A case series of four RB probands with a twin sibling. Family status, clinical presentation, and RB1 germline status-based risk assessment were analyzed.
Two pairs had a positive family history (unilateral and bilateral RB in one of the parents (#1 and #2, respectively) and two pairs (#3 and #4) were sporadic. One of the familial twins (#1) had a high risk (90%) of manifesting RB in the twin.
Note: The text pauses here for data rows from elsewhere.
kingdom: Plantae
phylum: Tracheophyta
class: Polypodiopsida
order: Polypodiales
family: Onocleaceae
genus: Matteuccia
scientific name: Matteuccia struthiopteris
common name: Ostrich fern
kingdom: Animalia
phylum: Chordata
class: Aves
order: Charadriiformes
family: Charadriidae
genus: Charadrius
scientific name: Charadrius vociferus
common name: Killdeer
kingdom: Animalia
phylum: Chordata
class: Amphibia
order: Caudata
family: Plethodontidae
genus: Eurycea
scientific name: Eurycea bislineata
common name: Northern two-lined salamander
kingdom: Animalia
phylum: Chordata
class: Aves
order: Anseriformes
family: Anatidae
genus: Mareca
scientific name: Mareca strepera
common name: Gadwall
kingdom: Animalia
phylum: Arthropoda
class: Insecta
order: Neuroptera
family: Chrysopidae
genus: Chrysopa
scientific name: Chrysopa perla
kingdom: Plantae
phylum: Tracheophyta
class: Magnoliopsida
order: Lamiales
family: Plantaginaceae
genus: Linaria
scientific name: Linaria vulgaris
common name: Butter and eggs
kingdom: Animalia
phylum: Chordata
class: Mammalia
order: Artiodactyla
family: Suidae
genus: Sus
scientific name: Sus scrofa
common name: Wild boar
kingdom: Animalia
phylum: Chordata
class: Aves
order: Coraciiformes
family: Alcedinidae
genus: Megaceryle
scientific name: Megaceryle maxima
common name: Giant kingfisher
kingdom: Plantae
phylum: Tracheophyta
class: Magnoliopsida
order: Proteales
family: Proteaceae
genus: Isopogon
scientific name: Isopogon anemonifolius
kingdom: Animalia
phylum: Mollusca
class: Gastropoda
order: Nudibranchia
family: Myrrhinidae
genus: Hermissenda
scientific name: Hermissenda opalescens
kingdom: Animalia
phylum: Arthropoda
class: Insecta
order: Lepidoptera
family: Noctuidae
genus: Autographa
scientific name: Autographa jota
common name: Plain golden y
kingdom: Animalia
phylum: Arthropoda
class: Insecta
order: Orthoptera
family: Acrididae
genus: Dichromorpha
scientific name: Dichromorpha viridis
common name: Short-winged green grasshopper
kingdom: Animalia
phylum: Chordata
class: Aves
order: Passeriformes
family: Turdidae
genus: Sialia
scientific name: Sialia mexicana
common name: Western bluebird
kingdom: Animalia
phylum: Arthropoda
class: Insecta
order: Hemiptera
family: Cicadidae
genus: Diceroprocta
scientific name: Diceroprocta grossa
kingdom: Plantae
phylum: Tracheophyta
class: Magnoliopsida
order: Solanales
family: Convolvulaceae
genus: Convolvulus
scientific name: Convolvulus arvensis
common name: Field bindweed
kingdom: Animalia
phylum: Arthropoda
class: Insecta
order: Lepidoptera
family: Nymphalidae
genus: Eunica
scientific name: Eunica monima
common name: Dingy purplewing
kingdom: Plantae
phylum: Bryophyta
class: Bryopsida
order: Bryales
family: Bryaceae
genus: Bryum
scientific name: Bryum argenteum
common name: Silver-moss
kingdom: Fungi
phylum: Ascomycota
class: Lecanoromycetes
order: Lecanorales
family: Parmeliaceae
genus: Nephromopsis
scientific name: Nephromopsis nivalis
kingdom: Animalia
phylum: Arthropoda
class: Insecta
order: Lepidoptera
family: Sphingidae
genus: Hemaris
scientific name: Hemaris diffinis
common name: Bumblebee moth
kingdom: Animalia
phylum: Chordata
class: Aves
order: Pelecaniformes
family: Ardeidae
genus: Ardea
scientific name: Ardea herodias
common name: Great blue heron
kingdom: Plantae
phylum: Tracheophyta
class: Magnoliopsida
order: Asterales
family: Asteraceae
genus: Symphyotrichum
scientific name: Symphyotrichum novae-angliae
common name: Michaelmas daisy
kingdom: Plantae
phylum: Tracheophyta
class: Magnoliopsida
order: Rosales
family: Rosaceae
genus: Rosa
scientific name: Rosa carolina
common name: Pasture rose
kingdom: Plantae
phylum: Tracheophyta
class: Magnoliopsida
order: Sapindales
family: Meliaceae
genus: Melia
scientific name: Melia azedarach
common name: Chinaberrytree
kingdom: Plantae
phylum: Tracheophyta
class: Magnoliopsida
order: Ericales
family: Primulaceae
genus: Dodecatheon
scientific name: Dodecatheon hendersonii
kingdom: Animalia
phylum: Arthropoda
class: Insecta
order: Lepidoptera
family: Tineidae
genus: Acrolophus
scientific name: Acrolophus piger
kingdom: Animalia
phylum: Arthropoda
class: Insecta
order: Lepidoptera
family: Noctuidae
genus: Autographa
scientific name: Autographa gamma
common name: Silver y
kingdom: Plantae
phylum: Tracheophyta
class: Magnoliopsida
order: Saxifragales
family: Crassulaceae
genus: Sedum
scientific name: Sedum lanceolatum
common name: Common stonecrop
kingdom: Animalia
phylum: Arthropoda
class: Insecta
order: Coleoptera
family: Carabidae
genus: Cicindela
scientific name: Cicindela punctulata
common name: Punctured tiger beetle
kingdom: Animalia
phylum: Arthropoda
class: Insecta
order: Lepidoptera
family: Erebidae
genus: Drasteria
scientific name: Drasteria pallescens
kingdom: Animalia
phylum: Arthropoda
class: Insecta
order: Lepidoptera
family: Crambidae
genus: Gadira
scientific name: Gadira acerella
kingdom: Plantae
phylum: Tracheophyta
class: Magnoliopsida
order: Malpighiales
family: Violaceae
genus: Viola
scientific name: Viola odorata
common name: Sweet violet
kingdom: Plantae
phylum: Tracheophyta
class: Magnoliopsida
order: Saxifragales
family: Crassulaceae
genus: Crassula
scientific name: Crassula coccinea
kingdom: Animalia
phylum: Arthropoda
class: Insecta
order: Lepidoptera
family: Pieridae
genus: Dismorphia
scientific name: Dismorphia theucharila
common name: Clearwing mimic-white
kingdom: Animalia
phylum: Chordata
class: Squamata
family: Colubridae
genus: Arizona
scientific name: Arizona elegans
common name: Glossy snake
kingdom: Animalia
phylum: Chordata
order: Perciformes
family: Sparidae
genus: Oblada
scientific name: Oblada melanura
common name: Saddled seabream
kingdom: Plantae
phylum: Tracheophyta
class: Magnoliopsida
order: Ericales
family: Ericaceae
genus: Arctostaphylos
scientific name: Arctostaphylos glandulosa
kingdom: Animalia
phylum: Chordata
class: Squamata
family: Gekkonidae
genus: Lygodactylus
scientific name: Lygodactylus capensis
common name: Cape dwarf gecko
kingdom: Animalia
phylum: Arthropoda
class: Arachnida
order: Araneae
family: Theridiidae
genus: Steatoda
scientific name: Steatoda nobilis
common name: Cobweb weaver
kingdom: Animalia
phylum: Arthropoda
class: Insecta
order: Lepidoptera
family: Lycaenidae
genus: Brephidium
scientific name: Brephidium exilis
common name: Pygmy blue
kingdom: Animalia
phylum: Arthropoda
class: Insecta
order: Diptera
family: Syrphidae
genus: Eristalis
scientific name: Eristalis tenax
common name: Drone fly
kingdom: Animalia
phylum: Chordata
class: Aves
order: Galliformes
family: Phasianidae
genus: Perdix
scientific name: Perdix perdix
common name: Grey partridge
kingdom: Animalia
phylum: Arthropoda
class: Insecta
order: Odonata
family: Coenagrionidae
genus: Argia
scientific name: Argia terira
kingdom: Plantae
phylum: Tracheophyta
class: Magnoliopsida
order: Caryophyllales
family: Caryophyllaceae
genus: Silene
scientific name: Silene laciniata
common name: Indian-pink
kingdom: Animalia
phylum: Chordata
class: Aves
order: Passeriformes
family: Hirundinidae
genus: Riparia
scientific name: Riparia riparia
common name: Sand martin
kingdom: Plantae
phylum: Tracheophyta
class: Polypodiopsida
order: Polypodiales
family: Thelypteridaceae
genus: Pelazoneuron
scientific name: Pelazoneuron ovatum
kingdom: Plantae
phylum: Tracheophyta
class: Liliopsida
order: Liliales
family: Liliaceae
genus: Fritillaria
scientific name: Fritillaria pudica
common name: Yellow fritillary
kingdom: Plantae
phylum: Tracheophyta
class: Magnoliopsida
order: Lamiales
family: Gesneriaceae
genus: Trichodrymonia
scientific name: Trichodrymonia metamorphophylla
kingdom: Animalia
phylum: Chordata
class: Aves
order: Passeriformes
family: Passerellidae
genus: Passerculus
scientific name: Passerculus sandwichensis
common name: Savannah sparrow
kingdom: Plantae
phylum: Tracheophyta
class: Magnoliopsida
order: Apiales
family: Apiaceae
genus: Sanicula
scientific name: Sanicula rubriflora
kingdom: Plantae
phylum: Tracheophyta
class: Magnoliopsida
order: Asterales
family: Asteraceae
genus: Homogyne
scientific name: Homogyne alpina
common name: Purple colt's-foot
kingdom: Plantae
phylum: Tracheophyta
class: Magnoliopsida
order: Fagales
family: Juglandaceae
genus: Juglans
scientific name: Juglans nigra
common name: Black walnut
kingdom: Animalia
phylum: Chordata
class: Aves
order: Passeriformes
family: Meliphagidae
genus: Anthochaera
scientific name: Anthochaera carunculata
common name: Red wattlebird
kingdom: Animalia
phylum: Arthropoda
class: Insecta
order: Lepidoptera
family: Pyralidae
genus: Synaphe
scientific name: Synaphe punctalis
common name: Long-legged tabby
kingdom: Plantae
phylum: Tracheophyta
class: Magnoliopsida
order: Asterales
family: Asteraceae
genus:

The other case (#2) with an absent RB1 germline mutation in the twin had a 0% risk of developing RB. Among sporadic cases of twins (#3), genetic testing did not identify a germline mutation (tumor sample unavailable) in the proband which downgraded the risk of germline mutation from 15% to <1%. The twin never developed RB (5 years of age at last follow-up). Pathogenic mosaicism for germline RB1 mutation (c.1723C>T) could be identified (tumor tissue available) in the proband (# 4). Identical germline mutation (and RB tumor) was also noted in the twin. In each case, there was concordance between the assessed risk and manifestation of RB.
Assessment of risk of RB in a twin presents with a unique challenge. Depending upon the genotype variant, the risk of developing RB can vary from 0% to 90%. In addition to family history, clinical manifestation in the proband, zygosity status, and RB1 germline status are critical in formulating risk-appropriate surveillance guidelines.